Archive for 16 Ottobre 2007

Backup Day

Vi ho già parlato della mia sindrome del backup compulsivo, nata all’epoca del mio primo palmare. E avrete sicuramente sentito di quel che è accaduto di recente al povero Francis Ford Coppola, che ha perso 15 anni di documenti immagazzinati sul suo portatile, involato da mani ignote; salvo poi dichiarare:

«Ho perso anche il backup», «non trovo la chiavetta», «avevo tutto nella stessa valigia». Inutile infierire. Coppola è triste.

Non infierirò, infatti.

Ebbene: per chi non lo sapesse, dopodomani 18 ottobre ricorre il Backup Day: la giornata in cui tutti voi PAZZI furiosi, che non prendete mai misure precauzionali per la salvaguardia dei vostri preziosi documenti, dovreste munirvi di dispositivi di data storage e farne buon uso. E non parlo di chiavette USB, che a smagnetizzarle ci vuol niente.

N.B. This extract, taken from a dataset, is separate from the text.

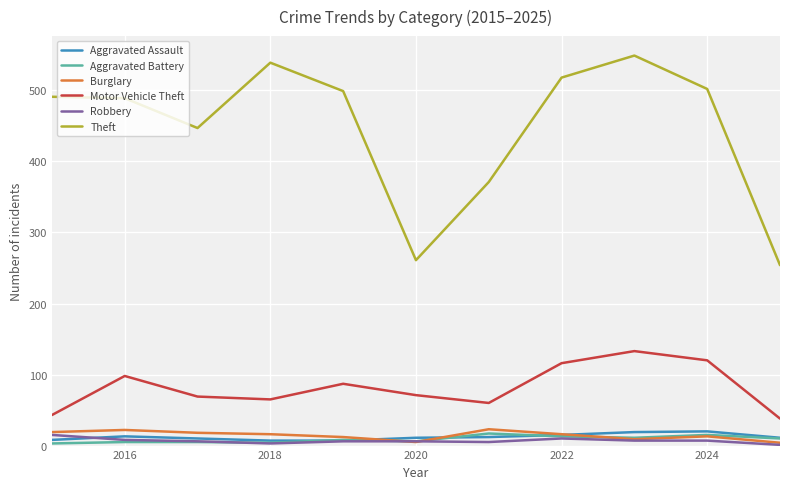

True or false: Theft and Motor Vehicle Theft cross at least once.

False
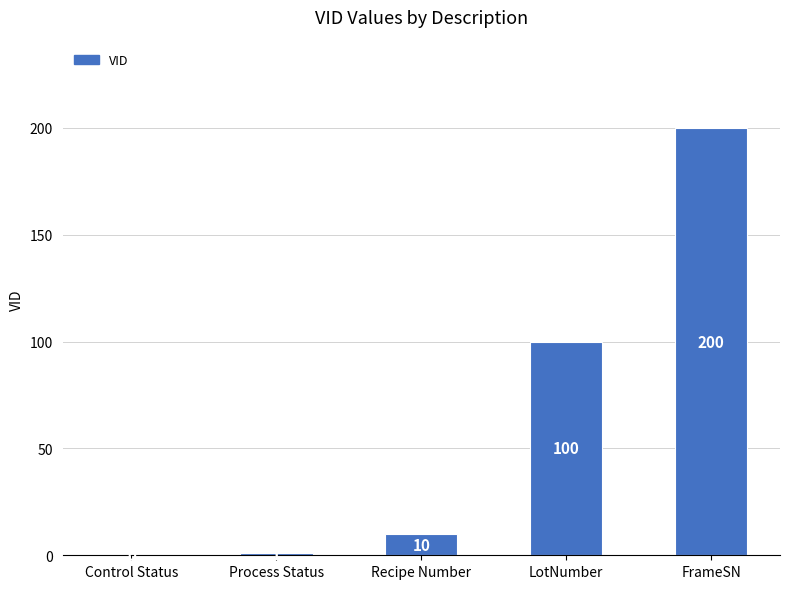

Which has a higher value, Control Status or Process Status?

Process Status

Quanto a me, da quando mi è capitato di perdere un po’ di roba (tra cui parecchie foto di Remuz) in seguito all’harakiri commesso dal vecchio pc, sono corsa ai ripari. La mia routine di backup è:

  • per i siti e il blog: backup dei db via mySql almeno due volte a settimana. Ora che ci ripenso dovrei fare un bel backup dei file via ftp, tanto per star tranquilli. Il mio hosting giura che fa backup giornalieri, e quasi quasi gli credo.
  • per i documenti di lavoro (nel mio caso è quasi tutto in formato Word, quindi il peso è poco):
    • Ogni volta che finisco un capitolo, lo trasferisco via ftp su uno spazio web collegato a uno dei tanti domini in mio possesso. Fattore di rischio: be’, devono crollare in contemporanea il server remoto e il mio computer. Per scaramanzia non dirò nulla, ma insomma, ecco.
    • Ogni sera, che il capitolo sia completo o no, me lo spedisco dall’uno all’altro dei miei innumerevoli indirizzi mail. Il ragionamento è che, perché il file vada perduto, devono defungere contemporaneamente il server di Gmail, quello di Yahoo e il mio Mac.
    • Per cose più grosse, tipo foto e musica, zippo e trasferisco via Skype (che va velocissimo) dal Mac al Pc e viceversa, in modo da avere più o meno duplice copia di tutto. Ora sto meditando di comprare un bel disco esterno da 1 Terabyte, che fa sempre comodo, sai com’è.
    • Dei film me ne frego: mal che vada, ehm, me li procuro di nuovo.

Esiste anche un certo numero di servizi online che permettono di programmare backup periodici: i vostri documenti vengono conservati su un server remoto (criptati, ovviamente), da cui sono riscaricabili con una certa semplicità in caso di cataclismi naturali, eventi bellici, o qualsiasi altra circostanza che possa aver decretato la morte del vostro computer. Segnalo per esempio Mozy, che quando l’ho provato io era gratuito, ma mi par di capire che nel frattempo sia diventato a pagamento.

Per la vostra pace mentale, perché possiate dormire sonni tranquilli, perché io non possa venirvi a dire “ve l’avevo detto”: togliete la mano dai vostri testicoli (dove immagino attualmente riposi, dopo tutto il mio apocalittico discorso) e fate un backup oggi stesso. E domani. E la settimana prossima.